Black Boy occupies a prominent position in the tradition of American autobiography. It is often compared to such slave narratives as The Narrative of the Life of Frederick Douglass (1845, revised 1892) because of its similar narrative development. Like Douglass, Wright fought against, and finally fled, an oppressive environment; he educated himself through sheer effort of will. Black Boy, however, more clearly attempts to create a “self” through writing. In that sense, it bears a closer resemblance to such works as The Autobiography of Benjamin Franklin (1791). Indeed, Franklin’s “model” American life throws Richard Wright’s experience into relief. While Wright “hungered for books,” Franklin satiated himself with them. Wright spoke out boldly; Franklin spoke modestly and diffidently. Wright submitted his first manuscript audaciously; Franklin slipped his surreptitiously under the door. Wright’s writing served to alienate him from his own culture; Franklin won immediate acceptance through his writing. Religion proved not to be meaningful to Wright; to Franklin it simply was not useful. Such sustained comparisons, in short, show just how counter Wright’s life runs to the prototypical American experience that Franklin describes. Franklin’s is an autobiography which confidently declares, “This is who I am,” while Wright’s persistently questions, “Who am I?”
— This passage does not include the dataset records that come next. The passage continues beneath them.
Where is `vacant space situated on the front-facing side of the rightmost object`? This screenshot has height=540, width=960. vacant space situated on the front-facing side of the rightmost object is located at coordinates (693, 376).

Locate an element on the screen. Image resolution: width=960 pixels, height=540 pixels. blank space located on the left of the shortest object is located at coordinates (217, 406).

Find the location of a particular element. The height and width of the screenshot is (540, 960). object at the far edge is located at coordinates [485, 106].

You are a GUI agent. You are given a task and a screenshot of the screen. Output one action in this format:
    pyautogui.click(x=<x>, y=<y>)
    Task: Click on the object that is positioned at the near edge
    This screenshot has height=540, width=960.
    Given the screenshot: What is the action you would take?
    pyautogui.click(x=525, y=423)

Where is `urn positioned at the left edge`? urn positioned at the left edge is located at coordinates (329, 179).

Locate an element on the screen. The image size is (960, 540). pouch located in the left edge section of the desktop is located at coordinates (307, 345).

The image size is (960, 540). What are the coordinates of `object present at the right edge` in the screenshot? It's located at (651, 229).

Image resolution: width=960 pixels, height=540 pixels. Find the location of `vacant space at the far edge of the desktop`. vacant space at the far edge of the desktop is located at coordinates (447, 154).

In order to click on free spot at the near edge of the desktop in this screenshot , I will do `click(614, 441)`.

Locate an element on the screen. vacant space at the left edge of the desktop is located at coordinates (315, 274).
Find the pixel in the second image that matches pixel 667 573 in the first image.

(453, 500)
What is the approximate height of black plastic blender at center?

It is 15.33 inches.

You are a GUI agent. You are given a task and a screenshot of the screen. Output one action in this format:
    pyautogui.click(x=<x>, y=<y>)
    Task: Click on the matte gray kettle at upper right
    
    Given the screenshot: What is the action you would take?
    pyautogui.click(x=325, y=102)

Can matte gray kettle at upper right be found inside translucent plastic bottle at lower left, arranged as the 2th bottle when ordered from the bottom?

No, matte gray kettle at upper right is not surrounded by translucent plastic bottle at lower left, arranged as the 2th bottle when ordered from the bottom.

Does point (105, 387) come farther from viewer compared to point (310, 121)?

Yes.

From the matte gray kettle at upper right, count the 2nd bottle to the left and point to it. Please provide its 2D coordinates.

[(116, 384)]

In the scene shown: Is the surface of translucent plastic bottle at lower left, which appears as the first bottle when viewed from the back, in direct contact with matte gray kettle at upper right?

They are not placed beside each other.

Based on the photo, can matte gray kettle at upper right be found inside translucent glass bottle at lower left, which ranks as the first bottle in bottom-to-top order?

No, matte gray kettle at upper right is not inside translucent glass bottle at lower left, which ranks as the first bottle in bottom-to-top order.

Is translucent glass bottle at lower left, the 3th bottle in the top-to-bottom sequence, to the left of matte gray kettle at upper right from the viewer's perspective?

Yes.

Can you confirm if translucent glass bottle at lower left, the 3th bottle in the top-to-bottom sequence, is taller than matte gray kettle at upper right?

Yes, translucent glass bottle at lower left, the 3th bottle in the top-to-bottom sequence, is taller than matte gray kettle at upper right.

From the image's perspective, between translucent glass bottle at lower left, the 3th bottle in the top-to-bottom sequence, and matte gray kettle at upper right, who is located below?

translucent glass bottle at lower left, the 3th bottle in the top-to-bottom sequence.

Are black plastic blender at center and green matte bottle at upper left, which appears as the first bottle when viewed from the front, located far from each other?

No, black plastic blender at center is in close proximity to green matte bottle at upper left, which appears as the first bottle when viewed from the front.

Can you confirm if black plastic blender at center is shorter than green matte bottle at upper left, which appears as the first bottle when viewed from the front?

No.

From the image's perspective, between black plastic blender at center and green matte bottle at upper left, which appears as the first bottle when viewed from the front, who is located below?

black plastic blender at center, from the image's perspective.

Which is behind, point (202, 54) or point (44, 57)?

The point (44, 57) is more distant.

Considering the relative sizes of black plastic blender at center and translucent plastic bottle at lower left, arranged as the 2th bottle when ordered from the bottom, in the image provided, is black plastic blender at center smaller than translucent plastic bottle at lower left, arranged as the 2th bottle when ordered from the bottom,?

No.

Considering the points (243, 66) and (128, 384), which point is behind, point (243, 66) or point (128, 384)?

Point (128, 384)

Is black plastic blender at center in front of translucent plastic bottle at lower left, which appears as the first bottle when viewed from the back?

For all the courage and conviction it projects, Black Boy nevertheless presents a serious indictment of the American Dream. Wright is looking not so much for success as he is for a meaningful life. It is through books which “seemed defensively critical of the straitened American environment” that Wright glimpses the possibility for a meaningful life. Such books, he observes, both discouraged him and gave him hope, for while they made him see what was possible, they also showed him what he had missed. So it is that Black Boy itself embodies the same sort of ambivalence. Sorrowfully depicting his own alienation, Wright also laments the easy conformity of other blacks. While Black Boy on one side portrays a tenacious individual who dreams, it also bears witness to an entire subculture that cannot dream—blacks who, though “they lived in an America where in theory there existed equality of opportunity, they knew unerringly what to aspire to and what not to aspire to.” Black Boy is, at its deepest level, neither a book about boyhood nor a book about being black, but a work which offers a penetrating insight into our common humanity.